_EXTRAIT CHOISI_:
----------------

Je suis bien en Italie, mais vraisemblablement jeté à mon insu dans une sorte de quatrième dimension ou d’univers parallèle, déjà éprouvant, alors que je n’y suis que depuis peu.
La caverne est immense, mais pas complètement vide. Un gigantesque monolithe taillé dans une roche d’un noir presque pur se dresse au beau milieu, improbable stèle funéraire d’un géant qui serait enterré ici. Et j’y crois presque. Oui, ici pourrait être un tombeau…c’est assez froid et triste pour ça.
Sur le monolithe, je remarque tout d’abord qu’un mot a été gravé, en immenses lettres majuscules: CIVILISATION. Et dans ce gigantesque caveau, cela résonne comme une épitaphe…
Dessous, le ciseau de l’artisan graveur a commencé à y écrire une phrase, laissée inachevée:
L’homme civilisé est-il co…
Phrase volontairement sibylline?
Moi, j’aurais bien une idée. Partagée, j’en suis sûr, par un grand nombre de tribus dites  primitives, en Papouasie,  en Asie ou Amérique du  Sud, qui font bien peu de cas des aspirations incompréhensibles à leurs yeux de ces fourmis humaines civilisées. Tribus qui, malgré leur absence totale de méchanceté - mais volontiers nanties d’un humour acéré -pourraient la compléter ainsi:
L’homme civilisé est-il con?

----------------

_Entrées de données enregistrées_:
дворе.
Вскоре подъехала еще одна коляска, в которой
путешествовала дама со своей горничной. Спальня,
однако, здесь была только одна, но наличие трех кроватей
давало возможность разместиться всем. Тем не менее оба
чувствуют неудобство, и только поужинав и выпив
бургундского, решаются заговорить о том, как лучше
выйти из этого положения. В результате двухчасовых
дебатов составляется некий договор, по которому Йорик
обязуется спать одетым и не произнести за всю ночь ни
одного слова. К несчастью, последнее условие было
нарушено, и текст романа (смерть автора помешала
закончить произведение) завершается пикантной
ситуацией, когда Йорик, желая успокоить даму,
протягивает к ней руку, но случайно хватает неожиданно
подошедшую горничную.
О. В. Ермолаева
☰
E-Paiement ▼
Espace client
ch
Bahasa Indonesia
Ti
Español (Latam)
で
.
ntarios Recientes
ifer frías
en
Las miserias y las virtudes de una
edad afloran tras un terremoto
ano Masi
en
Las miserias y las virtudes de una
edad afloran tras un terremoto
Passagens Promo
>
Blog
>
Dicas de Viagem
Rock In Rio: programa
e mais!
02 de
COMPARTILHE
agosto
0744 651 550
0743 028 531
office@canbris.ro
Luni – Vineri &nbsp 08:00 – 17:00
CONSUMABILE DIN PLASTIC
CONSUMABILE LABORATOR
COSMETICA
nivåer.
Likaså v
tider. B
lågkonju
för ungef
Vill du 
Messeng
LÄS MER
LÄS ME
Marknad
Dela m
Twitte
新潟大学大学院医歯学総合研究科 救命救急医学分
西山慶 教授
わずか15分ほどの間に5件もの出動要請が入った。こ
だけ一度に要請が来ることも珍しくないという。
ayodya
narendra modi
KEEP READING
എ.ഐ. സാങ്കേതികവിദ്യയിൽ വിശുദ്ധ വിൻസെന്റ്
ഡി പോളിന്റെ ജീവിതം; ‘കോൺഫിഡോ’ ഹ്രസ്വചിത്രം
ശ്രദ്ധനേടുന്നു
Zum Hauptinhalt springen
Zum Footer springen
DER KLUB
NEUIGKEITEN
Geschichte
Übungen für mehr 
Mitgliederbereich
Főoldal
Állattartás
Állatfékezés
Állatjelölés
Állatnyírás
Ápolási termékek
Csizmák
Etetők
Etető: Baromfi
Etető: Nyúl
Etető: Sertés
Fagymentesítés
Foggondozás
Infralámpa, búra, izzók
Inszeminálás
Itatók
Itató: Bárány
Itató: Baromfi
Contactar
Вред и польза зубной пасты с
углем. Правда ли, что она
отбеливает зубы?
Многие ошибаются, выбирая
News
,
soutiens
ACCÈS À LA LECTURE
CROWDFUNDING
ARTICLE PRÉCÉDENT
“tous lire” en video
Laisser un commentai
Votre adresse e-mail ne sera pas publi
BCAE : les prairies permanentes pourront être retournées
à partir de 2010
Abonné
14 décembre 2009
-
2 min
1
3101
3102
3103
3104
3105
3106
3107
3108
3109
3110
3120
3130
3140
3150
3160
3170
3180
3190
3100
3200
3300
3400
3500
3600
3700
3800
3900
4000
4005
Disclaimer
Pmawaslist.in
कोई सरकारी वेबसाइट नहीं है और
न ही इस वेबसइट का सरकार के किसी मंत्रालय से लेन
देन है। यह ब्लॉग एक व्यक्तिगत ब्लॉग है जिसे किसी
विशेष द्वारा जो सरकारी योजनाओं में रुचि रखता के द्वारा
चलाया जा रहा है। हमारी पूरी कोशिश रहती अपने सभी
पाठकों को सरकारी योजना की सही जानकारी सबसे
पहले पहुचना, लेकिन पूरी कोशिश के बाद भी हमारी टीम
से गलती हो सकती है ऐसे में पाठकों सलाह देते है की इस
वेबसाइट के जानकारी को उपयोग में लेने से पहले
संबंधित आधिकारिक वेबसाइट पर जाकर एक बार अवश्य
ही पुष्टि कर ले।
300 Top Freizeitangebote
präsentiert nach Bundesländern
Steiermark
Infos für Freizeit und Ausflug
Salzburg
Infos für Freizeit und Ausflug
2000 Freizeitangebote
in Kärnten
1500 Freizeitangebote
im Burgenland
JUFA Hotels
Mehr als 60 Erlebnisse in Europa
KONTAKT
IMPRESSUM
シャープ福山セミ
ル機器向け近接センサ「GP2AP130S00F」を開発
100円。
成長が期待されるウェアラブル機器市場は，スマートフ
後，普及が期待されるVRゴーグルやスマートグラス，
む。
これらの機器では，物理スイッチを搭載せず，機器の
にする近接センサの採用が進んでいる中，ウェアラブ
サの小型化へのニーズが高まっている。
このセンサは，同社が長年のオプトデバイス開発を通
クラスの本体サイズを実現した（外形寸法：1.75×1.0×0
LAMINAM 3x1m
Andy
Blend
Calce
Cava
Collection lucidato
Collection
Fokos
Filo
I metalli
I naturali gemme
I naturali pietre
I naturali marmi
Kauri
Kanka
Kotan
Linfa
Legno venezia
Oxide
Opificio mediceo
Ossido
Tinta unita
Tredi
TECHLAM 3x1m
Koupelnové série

----------------

_TRAVAIL À RÉALISER_:
• a. D'après le récit de la caverne au monolithe, pourquoi ce lieu pourrait-il être un tombeau ? Répondez en une à trois phrases.
• b. Reprenez le récit de la caverne au monolithe après sa dernière phrase et prolongez-le.
Les enregistrements n'ont aucun rôle ici.

_RÉPONSES FOURNIES_:
• a. Le lieu pourrait être un tombeau parce qu'il est assez froid et triste pour cela. Le monolithe noir qui se dresse au milieu y fait figure de stèle funéraire d'un géant.

• b.
Ou par une vigoureuse extrapolation: la civilisation rend elle l’homme con? Par civilisation, je comprends tout système hiérarchisé par l’importance de la possession matérielle et non basé sur le respect d’autrui par exemple, parce que là, le terme utopie serait plus adapté.
Mieux encore: Faut-il être con pour vouloir d’une civilisation?
Les civilisations ont été multiples sur cette planète. L’Histoire nous le rappelle: point commun, elles ont toutes disparu. Toutes? Non, il en reste aujourd’hui une, étendue comme un poulpe malveillant sur toute la planète, mélange hétéroclite de tellement de cultures phagocytées et mal digérées  mais liées par la même addiction pour le CocaCola, le pognon, la télé débile, la science-gadget, le dieu aveugle et -ou- sanglant, la Kalashnikov, (ingrédients quantitativement variables selon  l’endroit où l’on se trouve, bien sûr.)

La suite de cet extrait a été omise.